Perjalanan jauh untuk bertemu Rasulullah Uwais tempuh dengan berjalan kaki. Saat tiba di Madinah, ia langsung menuju rumah Rasulullah saw. Namun sayang seribu sayang, Rasulullah saw. saat itu sedang berada di medan perang dan belum pasti kapan kembalinya. Uwais hanya bisa menitipkan pesan kepada ibunda Aisyah ra. Ia tidak bisa menunggu Rasulullah pulang, sebab ia masih teringat dengan pesan ibunya sebelum berangkat ke Madinah.
Sepulangnya Rasulullah dari peperangan. Aisyah pun segera menceritakan perihal kedatangan Uwais ke kediamannya. Kemudian Rasulullah saw. pun berkata kepada Sahabatnya Ali bin Abi Thalib dan Umar agar suatu ketika jika mereka bertemu dengan Uwais, hendaklah mereka meminta doa dan istighfarnya. Karena Uwais adalah penghuni langit bukan orang bumi. Rasulullah saw. juga menunjukkan ciri-ciri Uwais yakni adanya bulatan putih di tangannya.
Begitulah hari-hari Uwais habiskan untuk tetap merawat ibunya. Sampai pada suatu ketika, ibunya menyampaikan kepada Uwais tentang keinginannya untuk menunaikan haji ke Makah. Uwais merasa bahwa keinginan ibunya itu sangat berat, mengingat jarak antara Yaman dan Makkah sangatlah jauh. Sementara ia tidak memiliki kendaraan untuk berangkat ke sana. Akhirnya Uwais menggendong ibunya menuju ke Baitullah, Makah.

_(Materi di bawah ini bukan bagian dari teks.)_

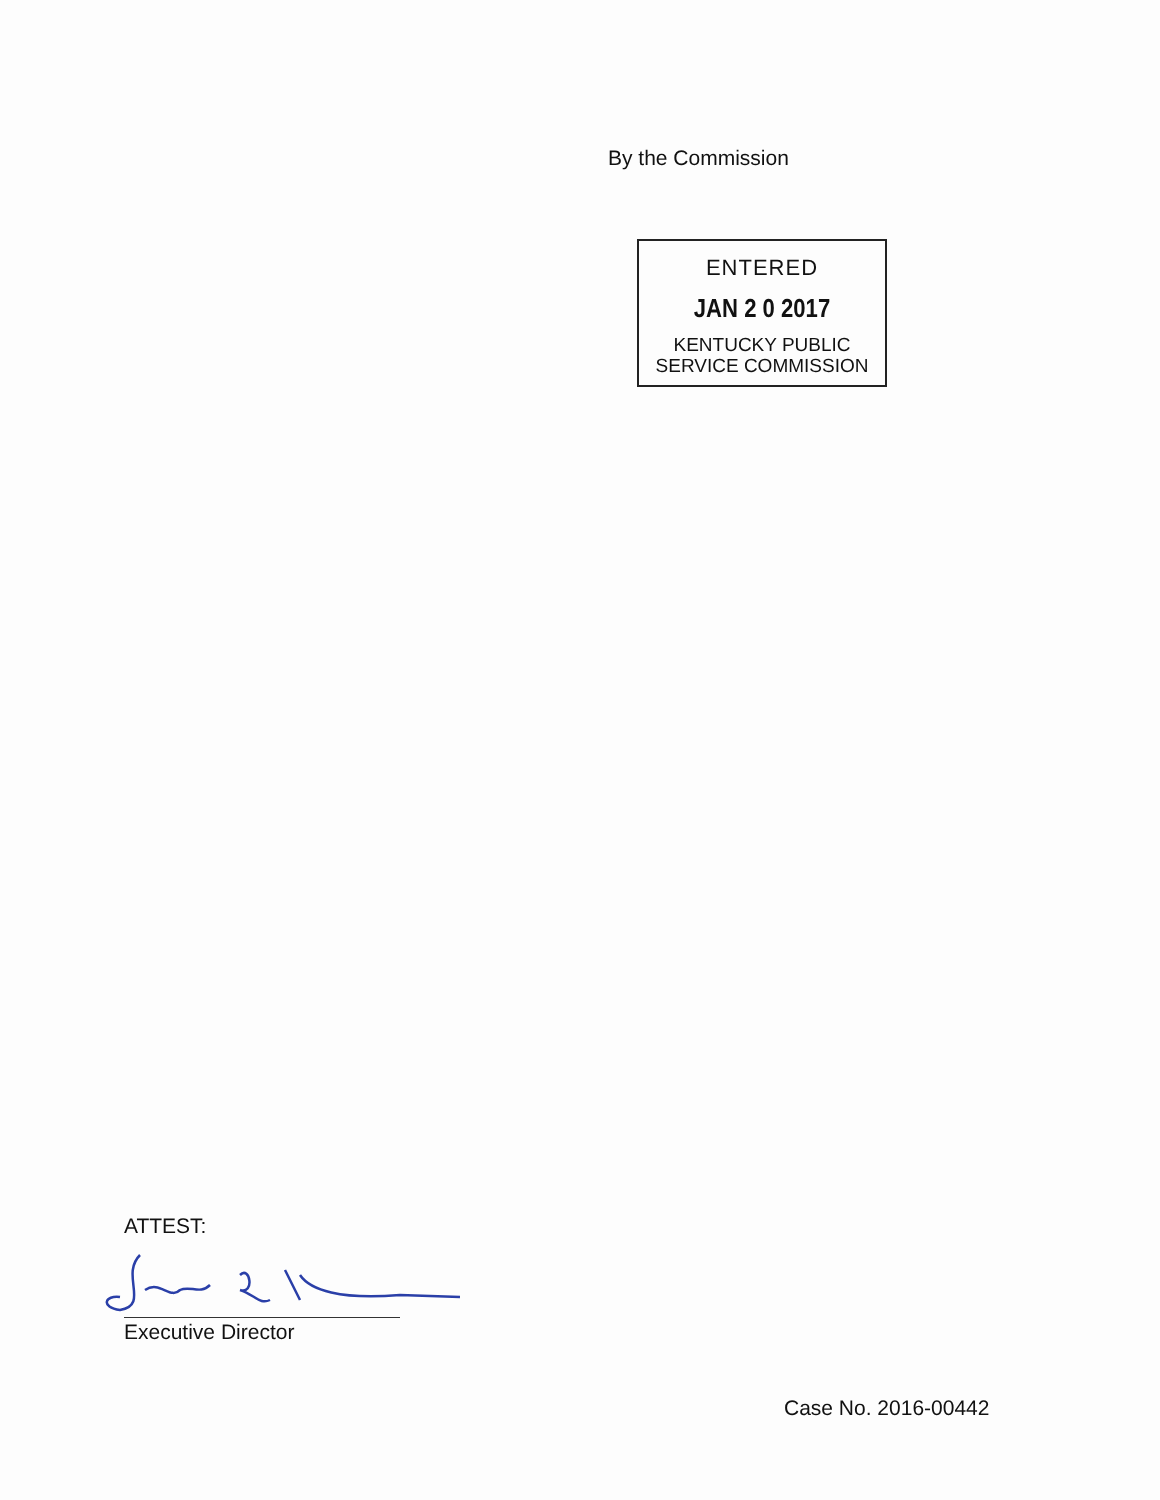By the Commission
ENTERED
JAN 2 0 2017
KENTUCKY PUBLIC
SERVICE COMMISSION
ATTEST:
Executive Director
Case No. 2016-00442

Sesampainya di Baitullah, Uwais kemudian berdoa agar ibunya masuk surga. Uwais berharap jika ibunya masuk surga, maka ia bisa pula masuk surga berkat rida sang ibu. Ibunya pun terheran mendengar doa yang ia panjatkan. Akan tetapi, ketika Uwais dan ibunya berhaji, Rasulullah saw telah wafat. Ali bin Abi Thalib dan Umar bin Khattab yang mengemban amanah agar mencari Uwais akhirnya menemukannya dan menyampaikan salam dari Rasulullah saw.
MasyaAllah betapa luar biasanya seorang Uwais, orang tua mana yang tidak menginginkan anak yang sangat berbakti sepertinya. Bahkan sampai-sampai ia rela untuk tidak berjumpa dengan Rasulullah sang kekasih Allah karena sayang dan baktinya terhadap ibunya. Ini hanyalah satu kisah berbaktinya seorang anak kepada orang tuanya. Selain itu masih banyak kisah keteladanan para sahabat dan sahabiyah dalam berbakti dan menghormati orang tua.
Maka dalam kondisi saat ini, sangatlah penting bagi negara untuk menjaga akidah setiap muslim. Apalagi jika tidak dengan menerapkan aturan yang bisa menjaga keimanan mereka. Yaitu penerangan syariat Islam secara kafah. Sehingga dengan keimanan mereka ini, membuat mereka takut akan dosa atau balasan yang akan mereka terima saat mereka mendurhakai orang tuanya. Sehingga yang tercipta adalah keluarga Islam yang penuh keharmonisan, karena masing-masing anggota keluarga memahami hak dan kewajiban mereka masing-masing.